** How to complete this task **
Copy out the lines of the records below, and only those lines, from the one with "neck: (171, 106)" through the one with "right front paw: (246, 722)", exactly as they appear.

(Limb landmark coordinates)
┌──
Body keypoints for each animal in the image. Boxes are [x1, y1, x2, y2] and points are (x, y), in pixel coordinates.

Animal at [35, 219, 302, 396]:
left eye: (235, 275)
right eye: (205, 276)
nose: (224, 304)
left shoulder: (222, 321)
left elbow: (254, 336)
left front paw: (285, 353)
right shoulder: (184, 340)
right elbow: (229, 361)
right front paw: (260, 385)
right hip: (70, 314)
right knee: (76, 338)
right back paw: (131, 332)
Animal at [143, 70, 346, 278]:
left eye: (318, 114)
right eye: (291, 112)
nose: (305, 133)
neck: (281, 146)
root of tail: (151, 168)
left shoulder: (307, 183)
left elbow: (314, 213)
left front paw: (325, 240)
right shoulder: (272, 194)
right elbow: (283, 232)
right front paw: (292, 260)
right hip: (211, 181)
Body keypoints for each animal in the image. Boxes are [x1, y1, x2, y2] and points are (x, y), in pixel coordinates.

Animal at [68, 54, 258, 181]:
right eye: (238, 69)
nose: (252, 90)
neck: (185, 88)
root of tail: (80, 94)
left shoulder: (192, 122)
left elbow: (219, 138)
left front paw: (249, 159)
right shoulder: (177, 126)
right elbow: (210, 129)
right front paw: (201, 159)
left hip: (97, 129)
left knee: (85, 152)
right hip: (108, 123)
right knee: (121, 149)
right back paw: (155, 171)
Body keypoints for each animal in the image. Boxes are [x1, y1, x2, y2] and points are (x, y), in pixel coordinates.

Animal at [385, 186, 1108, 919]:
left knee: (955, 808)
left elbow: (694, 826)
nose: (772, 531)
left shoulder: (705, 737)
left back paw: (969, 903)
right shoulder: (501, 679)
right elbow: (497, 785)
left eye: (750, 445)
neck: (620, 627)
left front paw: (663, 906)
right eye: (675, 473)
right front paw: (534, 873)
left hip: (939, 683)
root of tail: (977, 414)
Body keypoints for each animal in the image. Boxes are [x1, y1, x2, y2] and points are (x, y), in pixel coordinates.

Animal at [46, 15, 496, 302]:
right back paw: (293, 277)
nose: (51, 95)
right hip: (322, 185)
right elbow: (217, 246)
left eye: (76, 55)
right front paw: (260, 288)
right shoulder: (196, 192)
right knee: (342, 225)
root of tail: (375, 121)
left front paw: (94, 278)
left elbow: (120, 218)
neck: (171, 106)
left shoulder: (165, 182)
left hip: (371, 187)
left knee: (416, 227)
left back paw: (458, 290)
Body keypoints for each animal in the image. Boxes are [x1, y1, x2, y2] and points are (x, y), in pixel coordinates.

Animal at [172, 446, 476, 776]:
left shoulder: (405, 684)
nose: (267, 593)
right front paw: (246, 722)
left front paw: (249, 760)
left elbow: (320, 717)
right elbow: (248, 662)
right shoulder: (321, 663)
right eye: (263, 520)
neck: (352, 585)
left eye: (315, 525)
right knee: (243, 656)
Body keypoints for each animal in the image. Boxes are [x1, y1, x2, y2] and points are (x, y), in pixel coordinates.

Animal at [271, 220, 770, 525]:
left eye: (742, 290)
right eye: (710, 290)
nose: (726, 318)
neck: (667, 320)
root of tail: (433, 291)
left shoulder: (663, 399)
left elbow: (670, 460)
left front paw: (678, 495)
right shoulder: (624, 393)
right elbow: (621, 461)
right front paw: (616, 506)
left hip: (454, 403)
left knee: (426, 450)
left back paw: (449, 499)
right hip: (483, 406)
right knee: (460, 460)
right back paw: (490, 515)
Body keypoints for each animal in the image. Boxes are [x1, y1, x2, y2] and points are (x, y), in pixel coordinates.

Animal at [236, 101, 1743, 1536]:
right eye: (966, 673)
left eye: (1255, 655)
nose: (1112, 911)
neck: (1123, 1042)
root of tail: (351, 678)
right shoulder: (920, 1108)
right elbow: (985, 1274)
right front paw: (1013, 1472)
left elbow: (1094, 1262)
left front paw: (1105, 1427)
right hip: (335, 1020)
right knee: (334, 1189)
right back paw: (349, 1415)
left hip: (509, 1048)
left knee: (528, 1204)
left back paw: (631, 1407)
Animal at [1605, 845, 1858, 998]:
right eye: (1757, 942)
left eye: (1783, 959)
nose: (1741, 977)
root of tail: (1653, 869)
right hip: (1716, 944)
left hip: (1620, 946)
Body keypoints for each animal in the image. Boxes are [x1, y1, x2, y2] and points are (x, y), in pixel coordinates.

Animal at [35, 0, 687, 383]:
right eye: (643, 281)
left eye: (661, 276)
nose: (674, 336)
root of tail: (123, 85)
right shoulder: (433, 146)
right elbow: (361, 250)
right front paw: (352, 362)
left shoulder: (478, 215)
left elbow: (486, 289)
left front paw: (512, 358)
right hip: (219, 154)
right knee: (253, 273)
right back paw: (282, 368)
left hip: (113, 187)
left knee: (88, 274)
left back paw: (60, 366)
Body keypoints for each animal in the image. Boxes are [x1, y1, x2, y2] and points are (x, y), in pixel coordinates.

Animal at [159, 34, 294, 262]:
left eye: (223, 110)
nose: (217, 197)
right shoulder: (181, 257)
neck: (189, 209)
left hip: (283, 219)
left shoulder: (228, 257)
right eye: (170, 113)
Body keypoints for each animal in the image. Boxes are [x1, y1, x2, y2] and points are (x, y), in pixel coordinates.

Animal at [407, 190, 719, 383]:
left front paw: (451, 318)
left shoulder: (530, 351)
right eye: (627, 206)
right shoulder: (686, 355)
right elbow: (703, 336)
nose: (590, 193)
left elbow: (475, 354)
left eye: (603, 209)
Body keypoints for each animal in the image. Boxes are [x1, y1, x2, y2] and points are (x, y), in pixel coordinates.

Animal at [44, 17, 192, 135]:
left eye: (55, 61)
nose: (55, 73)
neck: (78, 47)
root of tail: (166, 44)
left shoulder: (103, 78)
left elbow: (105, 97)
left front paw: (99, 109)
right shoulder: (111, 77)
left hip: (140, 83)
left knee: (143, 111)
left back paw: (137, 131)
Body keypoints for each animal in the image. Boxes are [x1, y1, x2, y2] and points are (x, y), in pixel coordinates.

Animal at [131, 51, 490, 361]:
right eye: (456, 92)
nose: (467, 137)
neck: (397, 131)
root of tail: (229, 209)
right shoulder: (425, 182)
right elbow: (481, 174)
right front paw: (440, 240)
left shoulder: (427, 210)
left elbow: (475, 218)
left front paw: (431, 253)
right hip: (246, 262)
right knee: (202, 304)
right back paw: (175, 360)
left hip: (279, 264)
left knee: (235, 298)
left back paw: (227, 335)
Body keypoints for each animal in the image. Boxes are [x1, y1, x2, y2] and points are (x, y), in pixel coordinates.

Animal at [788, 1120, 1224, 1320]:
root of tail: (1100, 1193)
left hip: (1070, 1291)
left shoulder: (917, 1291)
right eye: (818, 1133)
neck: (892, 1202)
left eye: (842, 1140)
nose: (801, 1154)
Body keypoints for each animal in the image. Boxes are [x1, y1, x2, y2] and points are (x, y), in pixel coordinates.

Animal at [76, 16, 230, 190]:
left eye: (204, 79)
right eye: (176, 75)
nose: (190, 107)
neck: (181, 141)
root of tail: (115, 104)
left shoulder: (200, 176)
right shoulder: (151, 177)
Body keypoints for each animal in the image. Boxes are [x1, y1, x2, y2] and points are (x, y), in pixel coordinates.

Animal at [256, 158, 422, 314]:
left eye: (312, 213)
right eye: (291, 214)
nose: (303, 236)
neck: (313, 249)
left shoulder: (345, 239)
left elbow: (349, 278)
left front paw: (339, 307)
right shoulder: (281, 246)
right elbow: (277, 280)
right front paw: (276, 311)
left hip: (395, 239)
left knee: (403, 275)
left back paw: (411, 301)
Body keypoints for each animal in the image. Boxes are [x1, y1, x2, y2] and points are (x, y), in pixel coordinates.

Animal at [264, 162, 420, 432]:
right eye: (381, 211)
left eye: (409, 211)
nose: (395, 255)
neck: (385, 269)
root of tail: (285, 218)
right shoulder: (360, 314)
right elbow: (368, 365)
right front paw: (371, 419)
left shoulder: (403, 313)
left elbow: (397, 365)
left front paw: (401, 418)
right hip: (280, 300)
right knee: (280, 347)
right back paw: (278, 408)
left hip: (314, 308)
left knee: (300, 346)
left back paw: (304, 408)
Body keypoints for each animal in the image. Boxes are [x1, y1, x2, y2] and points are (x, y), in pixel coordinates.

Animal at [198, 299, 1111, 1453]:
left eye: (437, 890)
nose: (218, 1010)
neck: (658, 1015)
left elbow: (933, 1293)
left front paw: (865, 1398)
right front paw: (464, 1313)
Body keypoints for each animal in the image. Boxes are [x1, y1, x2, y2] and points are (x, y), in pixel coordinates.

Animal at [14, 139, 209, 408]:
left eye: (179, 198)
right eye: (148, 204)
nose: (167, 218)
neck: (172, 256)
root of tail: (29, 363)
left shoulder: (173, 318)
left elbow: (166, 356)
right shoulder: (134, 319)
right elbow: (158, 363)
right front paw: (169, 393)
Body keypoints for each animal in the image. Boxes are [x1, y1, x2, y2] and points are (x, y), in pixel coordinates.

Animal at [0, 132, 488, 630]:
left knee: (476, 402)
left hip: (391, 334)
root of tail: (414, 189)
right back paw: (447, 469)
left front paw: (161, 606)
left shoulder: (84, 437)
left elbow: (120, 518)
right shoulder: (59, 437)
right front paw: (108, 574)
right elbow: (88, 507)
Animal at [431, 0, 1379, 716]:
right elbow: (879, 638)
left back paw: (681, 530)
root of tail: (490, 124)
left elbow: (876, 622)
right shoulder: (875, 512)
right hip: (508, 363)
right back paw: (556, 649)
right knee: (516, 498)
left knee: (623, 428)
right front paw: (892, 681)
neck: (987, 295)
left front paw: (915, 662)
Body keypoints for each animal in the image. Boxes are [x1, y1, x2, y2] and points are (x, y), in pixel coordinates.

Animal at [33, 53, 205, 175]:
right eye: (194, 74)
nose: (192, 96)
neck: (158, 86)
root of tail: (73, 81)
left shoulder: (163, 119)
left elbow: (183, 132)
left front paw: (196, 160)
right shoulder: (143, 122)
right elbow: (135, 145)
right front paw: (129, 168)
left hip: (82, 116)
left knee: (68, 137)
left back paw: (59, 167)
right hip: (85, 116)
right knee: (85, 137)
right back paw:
└──
** Exercise result **
neck: (171, 106)
left shoulder: (165, 182)
left hip: (371, 187)
left knee: (416, 227)
left back paw: (458, 290)
Body keypoints for each animal in the image. Boxes are [x1, y1, x2, y2] and points are (x, y), in pixel coordinates.

Animal at [172, 446, 476, 776]:
left shoulder: (405, 684)
nose: (267, 593)
right front paw: (246, 722)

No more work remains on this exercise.